# Breeding red cherry shrimp with black cherry shrimp



## miataisalwaystheanswer (Jun 12, 2015)

You'll probably get something closer to their wild colors. When mixing neos its important to know their color lineage or else you might risk getting a bunch of blah colored shrimp.


----------



## Yukiharu (May 3, 2014)

Assuming you got black rose shrimp (I think) (red lineage) you'll end up with a mix of reds and blacks.
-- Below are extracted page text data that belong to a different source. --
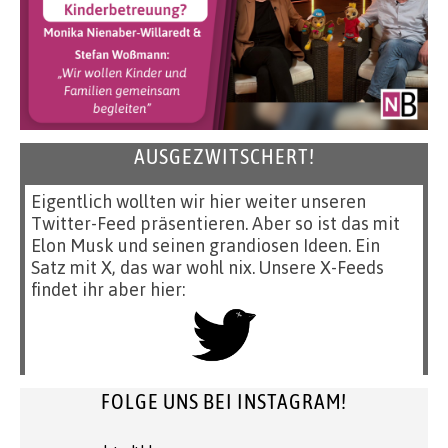
AUSGEZWITSCHERT!
Eigentlich wollten wir hier weiter unseren
Twitter-Feed präsentieren. Aber so ist das mit
Elon Musk und seinen grandiosen Ideen. Ein
Satz mit X, das war wohl nix. Unsere X-Feeds
findet ihr aber hier:
FOLGE UNS BEI INSTAGRAM!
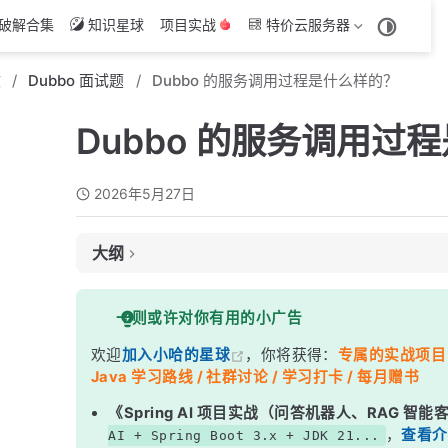
破解合集
知识星球
项目实战
特价云服务器
文
Dubbo 面试题
Dubbo 的服务调用过程是什么样的？
Dubbo 的服务调用过
2026年5月27日
大纲
面试考察点
一则或许对你有用的小广告
核心答案
欢迎
加入小哈的星球
，你将获得：
专属的实战项目（4
深度解析
Java 学习路线 / 社群讨论 / 学习打卡 / 每月赠书
一、完整调用链全景图
《Spring AI 项目实战（问答机器人、RAG 智
二、消费者端详解
，
查看介
AI + Spring Boot 3.x + JDK 21...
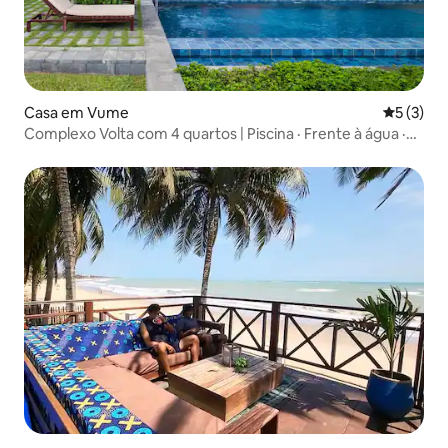
Casa em Vume
Classific
5 (3)
Complexo Volta com 4 quartos | Piscina · Frente à água ·
N.º de hóspedes: 8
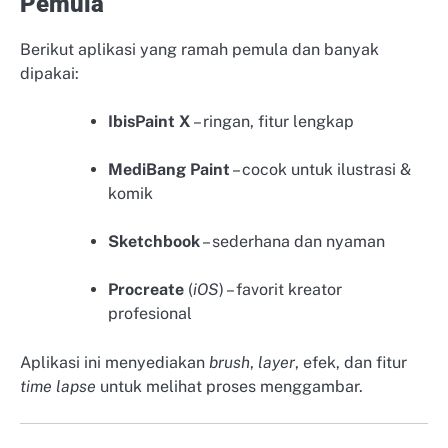
Pemula
Berikut aplikasi yang ramah pemula dan banyak
dipakai:
IbisPaint X
– ringan, fitur lengkap
MediBang Paint
– cocok untuk ilustrasi &
komik
Sketchbook
– sederhana dan nyaman
Procreate
(
iOS
) – favorit kreator
profesional
Aplikasi ini menyediakan
brush
,
layer
, efek, dan fitur
time lapse
untuk melihat proses menggambar.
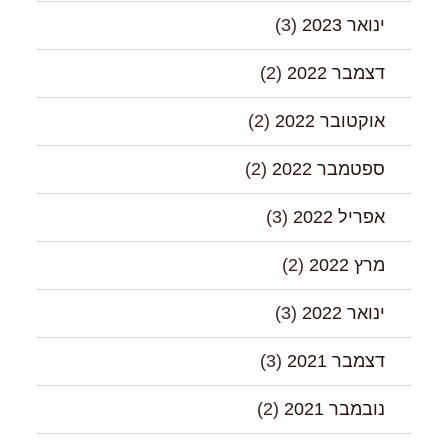
ינואר 2023
(3)
דצמבר 2022
(2)
אוקטובר 2022
(2)
ספטמבר 2022
(2)
אפריל 2022
(3)
מרץ 2022
(2)
ינואר 2022
(3)
דצמבר 2021
(3)
נובמבר 2021
(2)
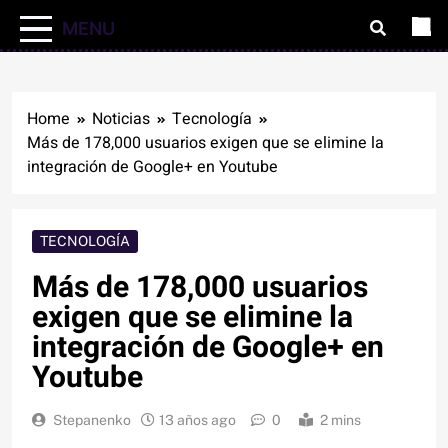
MENU
Home
Noticias
Tecnología
Más de 178,000 usuarios exigen que se elimine la
integración de Google+ en Youtube
TECNOLOGÍA
Más de 178,000 usuarios
exigen que se elimine la
integración de Google+ en
Youtube
Stepanenko
13 años ago
0
2 mins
Unfortunately neocaridina are hard to get complex patterns out of.
Otherwise you have chocolate lineage and will end up with wild/brown coloration.


----------



## miataisalwaystheanswer (Jun 12, 2015)

http://shrimpspot.ipbhost.com/uploads/monthly_11_2015/post-188-0-19679800-1447272463.jpg

Here is a lineage chart that i use.


----------



## bugmenot (Oct 28, 2005)

Same image as linked above, in a higher resolution:

http://wiki.goodplace.eu/images/3/37/Neocaridina_family_tree.jpg


----------



## Zoidburg (Mar 8, 2016)

Would be interesting to know if the various colors are recessive or dominant or??? Couldn't really find out any information on that.


----------



## ikuzo (Jul 11, 2006)

amazing chart
thanks for sharing


----------